Lee de-Wit Fri 16 Oct 2015 11:14AM

Simon, Alex and I just talked to the managing editor responsible for Vision. He was very open and helpful. I'll post a longer summary next week, but just a few key points.

If the journal would be indexed in web of science or pubmed they would anticipate the APC rising to 800CHF. Obviously this is more than we might have hoped, but still a lot less than JoV. But it was not really clear otherwise how it would differentiate itself from JoV, other than offering some 'competition'.
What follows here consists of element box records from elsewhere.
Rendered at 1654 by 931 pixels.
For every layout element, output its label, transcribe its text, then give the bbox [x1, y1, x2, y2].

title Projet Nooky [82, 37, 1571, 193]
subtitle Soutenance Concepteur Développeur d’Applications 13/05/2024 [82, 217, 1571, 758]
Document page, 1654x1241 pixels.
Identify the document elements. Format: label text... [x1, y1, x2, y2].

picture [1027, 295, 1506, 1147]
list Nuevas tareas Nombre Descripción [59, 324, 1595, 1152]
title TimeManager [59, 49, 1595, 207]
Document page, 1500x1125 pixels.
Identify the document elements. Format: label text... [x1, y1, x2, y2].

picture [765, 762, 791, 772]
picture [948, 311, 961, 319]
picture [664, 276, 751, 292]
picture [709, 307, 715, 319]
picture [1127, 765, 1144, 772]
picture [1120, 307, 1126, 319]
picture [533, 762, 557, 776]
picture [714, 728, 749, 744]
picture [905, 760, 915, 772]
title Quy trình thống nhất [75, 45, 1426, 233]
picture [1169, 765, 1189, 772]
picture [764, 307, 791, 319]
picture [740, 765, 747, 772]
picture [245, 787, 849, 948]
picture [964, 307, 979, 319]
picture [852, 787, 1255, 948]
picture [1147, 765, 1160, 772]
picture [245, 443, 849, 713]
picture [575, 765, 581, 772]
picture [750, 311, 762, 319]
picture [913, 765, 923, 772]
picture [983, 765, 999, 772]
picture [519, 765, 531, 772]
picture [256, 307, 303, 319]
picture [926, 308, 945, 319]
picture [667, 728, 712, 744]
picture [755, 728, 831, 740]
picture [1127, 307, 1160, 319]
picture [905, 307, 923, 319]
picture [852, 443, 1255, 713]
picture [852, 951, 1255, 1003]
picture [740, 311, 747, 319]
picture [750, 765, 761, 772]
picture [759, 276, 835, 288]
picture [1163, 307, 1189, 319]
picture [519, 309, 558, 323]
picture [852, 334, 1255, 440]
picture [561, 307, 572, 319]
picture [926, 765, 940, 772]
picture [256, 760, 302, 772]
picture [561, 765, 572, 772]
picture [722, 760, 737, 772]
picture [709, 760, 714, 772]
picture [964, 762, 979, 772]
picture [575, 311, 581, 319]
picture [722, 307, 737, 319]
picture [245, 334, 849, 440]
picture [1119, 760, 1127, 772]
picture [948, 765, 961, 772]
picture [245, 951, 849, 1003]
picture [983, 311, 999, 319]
Editorial decisions would be down to the chief editor, and they were open to many innovations, and had facilities for open peer review and hosting data and code.

The company is technically for-profit, but actually all of the profit is reinvested. The 'for-profit' status is just a technical necessity that makes it easier for them to work internationally given Swiss law. The owner/founder is a scientist, who wants to improve publishing. But there is nothing in their corporate structure to protect this model, but they are discussing becoming a non-profit to guarantee this.